● PROBLEM
In your copy of the data, omit the pictures and keep all else exactly as given.

● THE DATA
== Segment start ==

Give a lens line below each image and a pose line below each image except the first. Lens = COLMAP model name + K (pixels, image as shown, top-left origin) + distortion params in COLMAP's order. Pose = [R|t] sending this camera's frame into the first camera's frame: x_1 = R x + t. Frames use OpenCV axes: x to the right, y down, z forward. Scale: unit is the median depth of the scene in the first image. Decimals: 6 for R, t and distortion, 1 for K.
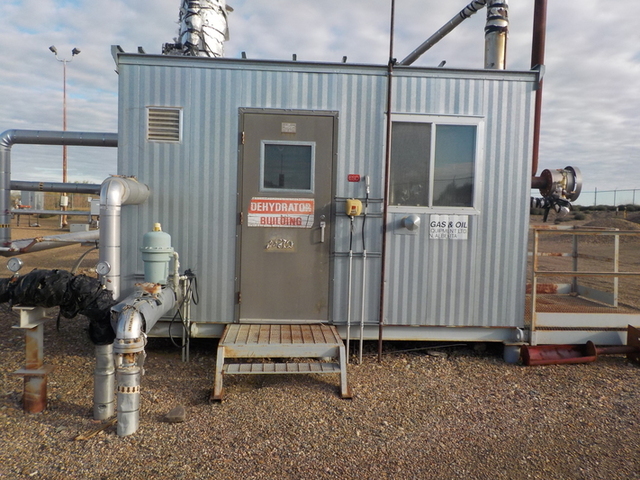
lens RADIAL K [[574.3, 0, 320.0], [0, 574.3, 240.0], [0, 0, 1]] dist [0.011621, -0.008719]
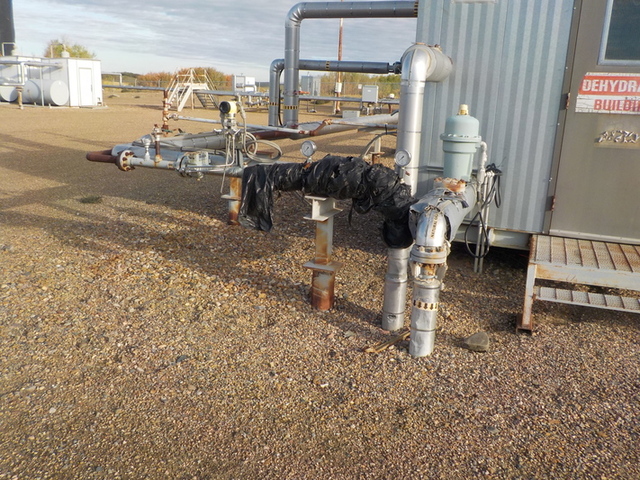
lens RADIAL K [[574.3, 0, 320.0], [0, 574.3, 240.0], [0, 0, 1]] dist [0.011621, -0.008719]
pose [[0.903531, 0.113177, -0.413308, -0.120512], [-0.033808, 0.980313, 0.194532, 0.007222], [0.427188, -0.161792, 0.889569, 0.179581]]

== Segment end ==

● RESPONSE
Give a lens line below each image and a pose line below each image except the first. Lens = COLMAP model name + K (pixels, image as shown, top-left origin) + distortion params in COLMAP's order. Pose = [R|t] sending this camera's frame into the first camera's frame: x_1 = R x + t. Frames use OpenCV axes: x to the right, y down, z forward. Scale: unit is the median depth of the scene in the first image. Decimals: 6 for R, t and distortion, 1 for K.
lens RADIAL K [[574.3, 0, 320.0], [0, 574.3, 240.0], [0, 0, 1]] dist [0.011621, -0.008719]
lens RADIAL K [[574.3, 0, 320.0], [0, 574.3, 240.0], [0, 0, 1]] dist [0.011621, -0.008719]
pose [[0.903531, 0.113177, -0.413308, -0.120512], [-0.033808, 0.980313, 0.194532, 0.007222], [0.427188, -0.161792, 0.889569, 0.179581]]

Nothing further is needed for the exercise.